# PROMPT
In full and without alteration, transcribe the listing.

Top of EXERCISE DATA

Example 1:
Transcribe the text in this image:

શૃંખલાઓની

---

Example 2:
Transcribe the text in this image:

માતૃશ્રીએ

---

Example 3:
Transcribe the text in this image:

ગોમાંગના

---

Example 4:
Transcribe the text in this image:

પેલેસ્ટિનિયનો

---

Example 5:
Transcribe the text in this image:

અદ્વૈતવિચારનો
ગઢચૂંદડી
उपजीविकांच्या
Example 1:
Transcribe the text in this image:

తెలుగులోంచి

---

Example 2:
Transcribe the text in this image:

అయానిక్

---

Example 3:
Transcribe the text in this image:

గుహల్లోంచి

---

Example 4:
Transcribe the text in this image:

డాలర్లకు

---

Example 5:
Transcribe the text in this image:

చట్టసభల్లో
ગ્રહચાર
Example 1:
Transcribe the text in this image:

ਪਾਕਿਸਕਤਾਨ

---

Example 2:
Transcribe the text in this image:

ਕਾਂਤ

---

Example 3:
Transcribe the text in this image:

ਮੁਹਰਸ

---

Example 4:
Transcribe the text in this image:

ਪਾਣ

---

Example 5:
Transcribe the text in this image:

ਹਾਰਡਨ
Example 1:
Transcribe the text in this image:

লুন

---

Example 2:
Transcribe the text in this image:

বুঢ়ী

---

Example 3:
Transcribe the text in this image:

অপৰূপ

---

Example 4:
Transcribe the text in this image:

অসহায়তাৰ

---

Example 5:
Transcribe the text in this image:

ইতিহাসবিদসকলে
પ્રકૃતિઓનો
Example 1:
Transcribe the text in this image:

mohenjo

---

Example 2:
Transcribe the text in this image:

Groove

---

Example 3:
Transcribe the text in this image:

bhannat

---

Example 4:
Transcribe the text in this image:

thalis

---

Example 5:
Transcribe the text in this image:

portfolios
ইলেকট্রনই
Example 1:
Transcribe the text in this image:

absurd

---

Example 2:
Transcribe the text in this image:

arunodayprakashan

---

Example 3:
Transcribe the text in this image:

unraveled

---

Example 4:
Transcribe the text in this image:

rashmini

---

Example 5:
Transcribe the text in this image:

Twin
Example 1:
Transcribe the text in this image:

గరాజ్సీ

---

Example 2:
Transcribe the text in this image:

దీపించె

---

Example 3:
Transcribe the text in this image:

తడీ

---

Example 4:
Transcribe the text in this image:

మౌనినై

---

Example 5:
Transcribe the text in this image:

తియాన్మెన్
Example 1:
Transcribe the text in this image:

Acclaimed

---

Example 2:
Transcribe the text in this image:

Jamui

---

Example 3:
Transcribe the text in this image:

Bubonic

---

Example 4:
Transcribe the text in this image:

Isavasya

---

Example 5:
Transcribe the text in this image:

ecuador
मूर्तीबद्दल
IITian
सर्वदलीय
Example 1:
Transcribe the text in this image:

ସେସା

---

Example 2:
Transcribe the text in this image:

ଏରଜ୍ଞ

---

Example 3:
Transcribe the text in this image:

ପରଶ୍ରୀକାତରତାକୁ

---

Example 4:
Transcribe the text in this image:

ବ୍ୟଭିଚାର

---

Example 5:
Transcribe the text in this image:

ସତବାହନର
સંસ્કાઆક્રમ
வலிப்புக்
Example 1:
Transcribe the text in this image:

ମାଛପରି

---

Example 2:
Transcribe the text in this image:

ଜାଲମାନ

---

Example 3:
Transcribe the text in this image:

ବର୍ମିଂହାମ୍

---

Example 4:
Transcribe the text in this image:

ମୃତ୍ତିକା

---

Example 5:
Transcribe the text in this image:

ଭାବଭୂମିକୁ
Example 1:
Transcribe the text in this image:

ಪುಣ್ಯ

Bottom of EXERCISE DATA

# TASK ANSWER
Example 1:
Transcribe the text in this image:

શૃંખલાઓની

---

Example 2:
Transcribe the text in this image:

માતૃશ્રીએ

---

Example 3:
Transcribe the text in this image:

ગોમાંગના

---

Example 4:
Transcribe the text in this image:

પેલેસ્ટિનિયનો

---

Example 5:
Transcribe the text in this image:

અદ્વૈતવિચારનો
ગઢચૂંદડી
उपजीविकांच्या
Example 1:
Transcribe the text in this image:

తెలుగులోంచి

---

Example 2:
Transcribe the text in this image:

అయానిక్

---

Example 3:
Transcribe the text in this image:

గుహల్లోంచి

---

Example 4:
Transcribe the text in this image:

డాలర్లకు

---

Example 5:
Transcribe the text in this image:

చట్టసభల్లో
ગ્રહચાર
Example 1:
Transcribe the text in this image:

ਪਾਕਿਸਕਤਾਨ

---

Example 2:
Transcribe the text in this image:

ਕਾਂਤ

---

Example 3:
Transcribe the text in this image:

ਮੁਹਰਸ

---

Example 4:
Transcribe the text in this image:

ਪਾਣ

---

Example 5:
Transcribe the text in this image:

ਹਾਰਡਨ
Example 1:
Transcribe the text in this image:

লুন

---

Example 2:
Transcribe the text in this image:

বুঢ়ী

---

Example 3:
Transcribe the text in this image:

অপৰূপ

---

Example 4:
Transcribe the text in this image:

অসহায়তাৰ

---

Example 5:
Transcribe the text in this image:

ইতিহাসবিদসকলে
પ્રકૃતિઓનો
Example 1:
Transcribe the text in this image:

mohenjo

---

Example 2:
Transcribe the text in this image:

Groove

---

Example 3:
Transcribe the text in this image:

bhannat

---

Example 4:
Transcribe the text in this image:

thalis

---

Example 5:
Transcribe the text in this image:

portfolios
ইলেকট্রনই
Example 1:
Transcribe the text in this image:

absurd

---

Example 2:
Transcribe the text in this image:

arunodayprakashan

---

Example 3:
Transcribe the text in this image:

unraveled

---

Example 4:
Transcribe the text in this image:

rashmini

---

Example 5:
Transcribe the text in this image:

Twin
Example 1:
Transcribe the text in this image:

గరాజ్సీ

---

Example 2:
Transcribe the text in this image:

దీపించె

---

Example 3:
Transcribe the text in this image:

తడీ

---

Example 4:
Transcribe the text in this image:

మౌనినై

---

Example 5:
Transcribe the text in this image:

తియాన్మెన్
Example 1:
Transcribe the text in this image:

Acclaimed

---

Example 2:
Transcribe the text in this image:

Jamui

---

Example 3:
Transcribe the text in this image:

Bubonic

---

Example 4:
Transcribe the text in this image:

Isavasya

---

Example 5:
Transcribe the text in this image:

ecuador
मूर्तीबद्दल
IITian
सर्वदलीय
Example 1:
Transcribe the text in this image:

ସେସା

---

Example 2:
Transcribe the text in this image:

ଏରଜ୍ଞ

---

Example 3:
Transcribe the text in this image:

ପରଶ୍ରୀକାତରତାକୁ

---

Example 4:
Transcribe the text in this image:

ବ୍ୟଭିଚାର

---

Example 5:
Transcribe the text in this image:

ସତବାହନର
સંસ્કાઆક્રમ
வலிப்புக்
Example 1:
Transcribe the text in this image:

ମାଛପରି

---

Example 2:
Transcribe the text in this image:

ଜାଲମାନ

---

Example 3:
Transcribe the text in this image:

ବର୍ମିଂହାମ୍

---

Example 4:
Transcribe the text in this image:

ମୃତ୍ତିକା

---

Example 5:
Transcribe the text in this image:

ଭାବଭୂମିକୁ
Example 1:
Transcribe the text in this image:

ಪುಣ್ಯ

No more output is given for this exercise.